(Records from a data collection)
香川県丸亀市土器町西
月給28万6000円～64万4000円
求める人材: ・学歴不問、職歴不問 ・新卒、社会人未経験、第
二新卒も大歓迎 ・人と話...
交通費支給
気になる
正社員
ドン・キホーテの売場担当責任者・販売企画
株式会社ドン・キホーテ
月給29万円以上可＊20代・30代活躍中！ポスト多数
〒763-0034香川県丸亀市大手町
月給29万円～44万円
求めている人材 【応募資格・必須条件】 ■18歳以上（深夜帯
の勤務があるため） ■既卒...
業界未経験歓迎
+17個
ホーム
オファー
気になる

Exercise aim: Would you repeat the lines from the one containing "求める人材: ・学歴不問、職歴不問 ・新卒、社会人未経験、第" through the end of the data, exactly, with nothing before or after them?

Finished exercise:
求める人材: ・学歴不問、職歴不問 ・新卒、社会人未経験、第
二新卒も大歓迎 ・人と話...
交通費支給
気になる
正社員
ドン・キホーテの売場担当責任者・販売企画
株式会社ドン・キホーテ
月給29万円以上可＊20代・30代活躍中！ポスト多数
〒763-0034香川県丸亀市大手町
月給29万円～44万円
求めている人材 【応募資格・必須条件】 ■18歳以上（深夜帯
の勤務があるため） ■既卒...
業界未経験歓迎
+17個
ホーム
オファー
気になる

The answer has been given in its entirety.